Stephen Batchelor is a paradoxical pilgrim. He’s an atheist, or self-avowed “nonbeliever,” and yet he keeps traveling to religiously significant Buddhist places. His most recent book, Confession of a Buddhist Atheist, is all about pilgrimage, and he often leads tours around Buddhist sites in India. But if you’re taking a secular approach to Buddhism, why embark on geographical journeys to Buddhism’s holy places? Sam Mowe,Tricycle’s associate editor, spoke with Batchelor about things that might seem out of character for the Buddhist skeptic: devotion, imagination, and embodied experience.
The idea behind your next tour, “The Ancient Buddhist Monasteries of India,” is to go to these places and return them to their original purpose—not to just visit them but to set aside time for teaching and meditating. What’s the value of practicing in these ancient places? Well, that’s going to vary from person to person. We want to return to the architectural spaces in which early Buddhism took place. This is somewhat similar to what I’m currently interested in: to go back to the earliest texts, the Pali discourses and so on, and seek to recover from that earliest body of material what appear to be the distinctive elements of the Buddhist dhamma [see page 44]. And having been to these places before—well, not all of them, but most of these rock-cut temples—it’s a bit like going back to the early Pali texts. You get a rather rare glimpse of the physical space in which early Buddhist community lived.

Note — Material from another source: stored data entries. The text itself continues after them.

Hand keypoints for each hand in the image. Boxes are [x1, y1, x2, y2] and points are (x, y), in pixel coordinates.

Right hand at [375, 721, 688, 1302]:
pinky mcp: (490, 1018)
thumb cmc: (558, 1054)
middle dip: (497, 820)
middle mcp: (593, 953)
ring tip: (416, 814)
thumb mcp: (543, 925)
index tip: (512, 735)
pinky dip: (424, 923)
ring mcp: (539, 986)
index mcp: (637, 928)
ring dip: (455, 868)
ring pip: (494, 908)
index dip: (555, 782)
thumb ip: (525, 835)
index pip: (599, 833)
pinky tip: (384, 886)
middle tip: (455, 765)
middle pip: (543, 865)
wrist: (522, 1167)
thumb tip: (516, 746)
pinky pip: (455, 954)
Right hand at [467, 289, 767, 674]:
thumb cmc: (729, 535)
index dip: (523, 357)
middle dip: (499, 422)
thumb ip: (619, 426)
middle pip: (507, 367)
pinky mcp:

So the idea is to try to return in a physical way to an architectural parallel to the earliest teachings. I know that might sound a bit strange, but it’s very much part of how I understand pilgrimage. Pilgrimage is, in a sense, a physical act in which you go back to places that were inhabited long ago and in doing so recover a sort of physical intimacy with the spaces themselves. In most of the spaces in North India, you basically just find archaeological things. But in the south, we actually have surviving monasteries, although they are no longer functioning as monasteries. And they belong, essentially, to the India Archaeological Survey. In other words, they are preserved by a secular institution and the government of India. Nonetheless, and this is part of the subversive nature of this trip, our purpose is to not treat them as simply interesting architectural remains, but, in the spirit of pilgrimage, to return there out of a respect and a reverence, perhaps, for what would have gone on there over many centuries ago, which has now disappeared.

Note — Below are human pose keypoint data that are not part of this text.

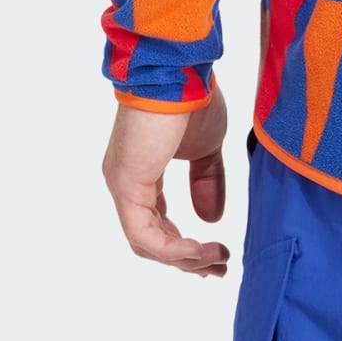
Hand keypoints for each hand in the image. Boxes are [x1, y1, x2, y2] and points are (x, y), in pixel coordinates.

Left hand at [101, 79, 231, 276]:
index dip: (185, 244)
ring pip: (147, 243)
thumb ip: (208, 182)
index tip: (216, 254)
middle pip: (151, 240)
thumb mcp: (207, 147)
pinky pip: (145, 235)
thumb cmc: (192, 98)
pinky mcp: (126, 186)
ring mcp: (123, 186)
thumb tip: (211, 220)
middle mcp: (126, 183)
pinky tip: (199, 249)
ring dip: (183, 258)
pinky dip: (173, 248)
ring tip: (216, 259)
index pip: (157, 223)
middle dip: (186, 259)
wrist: (179, 72)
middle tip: (218, 268)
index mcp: (142, 172)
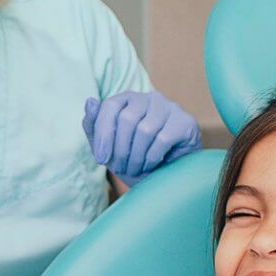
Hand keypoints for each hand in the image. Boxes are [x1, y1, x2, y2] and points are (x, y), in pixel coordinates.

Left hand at [83, 91, 201, 185]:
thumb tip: (90, 102)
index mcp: (128, 99)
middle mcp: (149, 98)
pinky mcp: (185, 122)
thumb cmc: (132, 159)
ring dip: (136, 156)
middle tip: (120, 168)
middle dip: (120, 150)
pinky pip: (163, 139)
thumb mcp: (107, 146)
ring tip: (134, 169)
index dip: (103, 134)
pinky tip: (150, 165)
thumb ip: (94, 125)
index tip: (101, 159)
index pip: (110, 106)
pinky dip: (152, 158)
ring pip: (145, 130)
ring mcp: (170, 108)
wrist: (164, 177)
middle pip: (127, 119)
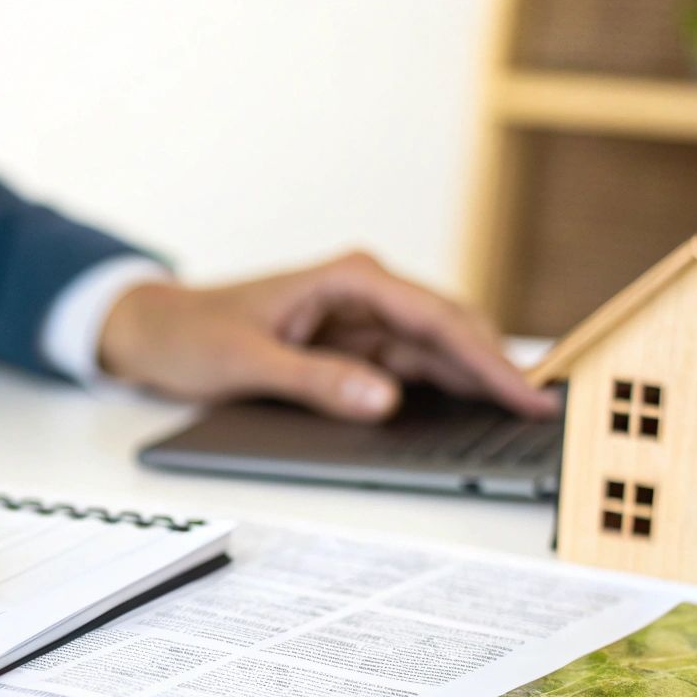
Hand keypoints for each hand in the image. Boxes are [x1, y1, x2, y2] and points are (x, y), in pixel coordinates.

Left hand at [97, 251, 560, 421]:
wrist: (155, 332)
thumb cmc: (193, 335)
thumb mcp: (247, 364)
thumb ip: (316, 382)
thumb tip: (383, 401)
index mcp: (349, 279)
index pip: (437, 319)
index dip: (487, 360)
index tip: (524, 392)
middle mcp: (366, 294)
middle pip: (452, 332)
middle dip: (497, 370)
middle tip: (541, 413)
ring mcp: (364, 322)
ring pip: (440, 352)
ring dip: (477, 382)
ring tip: (522, 417)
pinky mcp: (356, 350)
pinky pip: (414, 369)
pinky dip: (446, 391)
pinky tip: (473, 415)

What role does imagination play in that process? Can you cultivate a sensibility that would allow you to have a more meaningful experience in these spaces? Well, imagination plays a large role wherever you go, whether you to Bodhgaya or to any of these places. You have to somehow be able to imaginatively return to what these places may have been like. The approach I’m taking is actually to sit quietly in these places, to do the practices that would have been done there 1,000 or 1,500 years ago, to consider the text that would have been thought about in those places originally, and thereby try to recreate the atmosphere that is in conformity with the purpose for which the place was built.
When you describe it, it sounds like a kind of faith or devotion plays a role in pilgrimage. That’s true, yes.